Drug-related violence in communities on the US/Mexican border has received significant media attention in recent weeks, and could potentially cause concern among outsourcers and their clients with contact center deployments in Mexico. However, Datamonitor believes that serious investors need to look at the long-term value that can be derived from this established national market.
Recent media reports of drug-related violence at the US/Mexico border have led many observers of contact center outsourcing to question the viability of Mexican offshore delivery. This has been compounded by US State Department travel warnings issued in late February indicating that American citizens need to exercise extreme caution when visiting certain Mexican regions. However, Datamonitor believes that outsourcing clients and vendors looking to establish or expand operations in Mexico should consider the inherent value that can be derived from that country when making an investment decision.
One of the first considerations that outsourcers and their clients need to keep in mind concerning Mexico is the location of the current troubles, which appears to be overwhelmingly in communities bordering the US. These centers have traditionally been noted for their strong familiarity with the American way of life.

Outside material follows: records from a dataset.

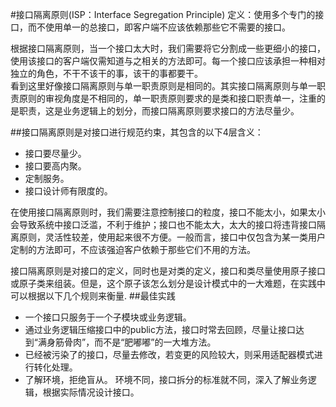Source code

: #接口隔离原则(ISP：Interface Segregation Principle)
定义：使用多个专门的接口，而不使用单一的总接口，即客户端不应该依赖那些它不需要的接口。  

根据接口隔离原则，当一个接口太大时，我们需要将它分割成一些更细小的接口，使用该接口的客户端仅需知道与之相关的方法即可。每一个接口应该承担一种相对独立的角色，不干不该干的事，该干的事都要干。  
看到这里好像接口隔离原则与单一职责原则是相同的。其实接口隔离原则与单一职责原则的审视角度是不相同的，单一职责原则要求的是类和接口职责单一，注重的是职责，这是业务逻辑上的划分，而接口隔离原则要求接口的方法尽量少。  
  
##接口隔离原则是对接口进行规范约束，其包含的以下4层含义：
 * 接口要尽量少。
 * 接口要高内聚。
 * 定制服务。
 * 接口设计师有限度的。 

在使用接口隔离原则时，我们需要注意控制接口的粒度，接口不能太小，如果太小会导致系统中接口泛滥，不利于维护；接口也不能太大，太大的接口将违背接口隔离原则，灵活性较差，使用起来很不方便。一般而言，接口中仅包含为某一类用户定制的方法即可，不应该强迫客户依赖于那些它们不用的方法。

接口隔离原则是对接口的定义，同时也是对类的定义，接口和类尽量使用原子接口或原子类来组装。但是，这个原子该怎么划分是设计模式中的一大难题，在实践中可以根据以下几个规则来衡量.
##最佳实践
 * 一个接口只服务于一个子模块或业务逻辑。
 * 通过业务逻辑压缩接口中的public方法，接口时常去回顾，尽量让接口达到“满身筋骨肉”，而不是“肥嘟嘟”的一大堆方法。
 * 已经被污染了的接口，尽量去修改，若变更的风险较大，则采用适配器模式进行转化处理。
 * 了解环境，拒绝盲从。 环境不同，接口拆分的标准就不同，深入了解业务逻辑，根据实际情况设计接口。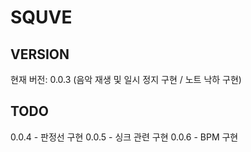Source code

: # SQUVE

## VERSION
현재 버전: 0.0.3 (음악 재생 및 일시 정지 구현 / 노트 낙하 구현)
## TODO
0.0.4 - 판정선 구현
0.0.5 - 싱크 관련 구현
0.0.6 - BPM 구현
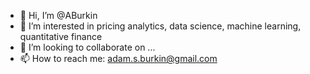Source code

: - 👋 Hi, I’m @ABurkin
- 👀 I’m interested in pricing analytics, data science, machine learning, quantitative finance
- 💞️ I’m looking to collaborate on ...
- 📫 How to reach me: adam.s.burkin@gmail.com

<!---
ABurkin/ABurkin is a ✨ special ✨ repository because its `README.md` (this file) appears on your GitHub profile.
You can click the Preview link to take a look at your changes.
--->
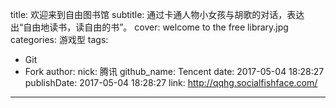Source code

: title: 欢迎来到自由图书馆
subtitle: 通过卡通人物小女孩与胡歌的对话，表达出“自由地读书，读自由的书”。
cover: welcome to the free library.jpg
categories: 游戏型
tags:
  - Git
  - Fork
author:
  nick: 腾讯
  github_name: Tencent
date: 2017-05-04 18:28:27
publishDate: 2017-05-04 18:28:27
link: http://qqhg.socialfishface.com/
---

<!-- more -->
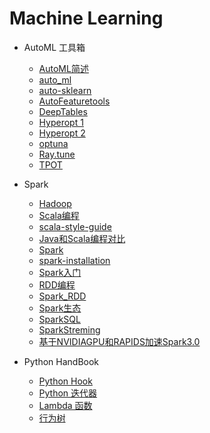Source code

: # Machine Learning

- AutoML 工具箱
  - [AutoML简述](mlwiki/AutoML/AutoML简述.md)
  - [auto_ml](mlwiki/AutoML/auto_ml.md)
  - [auto-sklearn](mlwiki/AutoML/auto-sklearn.md)
  - [AutoFeaturetools](mlwiki/AutoML/AutoFeaturetools.md)
  - [DeepTables](mlwiki/AutoML/DeepTables.md)
  - [Hyperopt 1](mlwiki/AutoML/hyperopt_1.md)
  - [Hyperopt 2](mlwiki/AutoML/hyperopt_2.md)
  - [optuna](mlwiki/AutoML/optuna.md)
  - [Ray.tune](mlwiki/AutoML/Ray.tune.md)
  - [TPOT](mlwiki/AutoML/TPOT.md)

- Spark
  - [Hadoop](mlwiki/Spark/Hadoop.md)
  - [Scala编程](mlwiki/Spark/Scala编程.md)
  - [scala-style-guide](mlwiki/Spark/scala-style-guide.md)
  - [Java和Scala编程对比](mlwiki/Spark/Java和Scala编程对比.md)
  - [Spark](mlwiki/Spark/Spark.md)
  - [spark-installation](mlwiki/Spark/spark-installation.md)
  - [Spark入门](mlwiki/Spark/Spark入门.md)
  - [RDD编程](mlwiki/Spark/RDD编程.md)
  - [Spark_RDD](mlwiki/Spark/Spark_RDD.md)
  - [Spark生态](mlwiki/Spark/Spark生态.md)
  - [SparkSQL](mlwiki/Spark/SparkSQL.md)
  - [SparkStreming](mlwiki/Spark/SparkStreming.md)
  - [基于NVIDIAGPU和RAPIDS加速Spark3.0](mlwiki/Spark/基于NVIDIAGPU和RAPIDS加速Spark3.0.md)

- Python HandBook
  - [Python Hook](mlwiki/python/How-to-use-hook-in-python.md)
  - [Python 迭代器](mlwiki/python/itertools.md)
  - [Lambda 函数](mlwiki/python/Lambda函数.md)
  - [行为树](mlwiki/python/behavior_tree.md)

However, Datamonitor notes that there are many cities farther south in Mexico that have sizable pools of labor with English skills and a solid understanding of US popular and commercial culture.
Another important point that should be considered when assessing Mexico as an offshore outsourcing delivery site is that of its ever-growing commercial integration with the US and Canada. As one of the original signatories of the North American Free Trade Agreement, Mexican executives have had a significant head-start on other Latin American locations in regard to understanding how American and Canadian firms conduct business and what it means to deliver a successful contract.
It is also significant that, according to United States Census estimates, up to two-thirds of the US Hispanic population can trace their roots back to Mexico. Therefore, being able to deliver contact center functions from a location that has an inherent familiarity with the vernacular and customer service manner of the end-user market remains a significant advantage for outsourcing clients. This is especially important in terms of penetrating the US Hispanic community, whose collective household incomes have increased significantly over the past 20 years.
Cost is another important issue. For foreign firms, Mexico remains a very inexpensive location in which to do business. In a recent Datamonitor survey, a Mexican contact center outsourced agent's price per hour was roughly a third lower than that of a US-based agent. Compounding this is the fact that the exchange rate between the Mexican peso and the US dollar continues to be very advantageous to American investors, and has been especially so over the last eight months.
There is also a geographical advantage to be exploited: Mexico is a consummate nearshore location in terms of North American contact center delivery, and most major sites are easily accessed in terms of time, relative to other Latin American centers. This is especially important for outsourcers and their clients that wish to minimize travel time.
In conclusion, Datamonitor does not dispute that the levels of violence on the Mexico/US border should be of concern for offshore investors looking for a stable location in which to house their contact center operations. However, it would be futile for both outsourcers and their clients to forsake this country in light of recent worrying media reports, considering its clear advantages and history as a contact center delivery hub.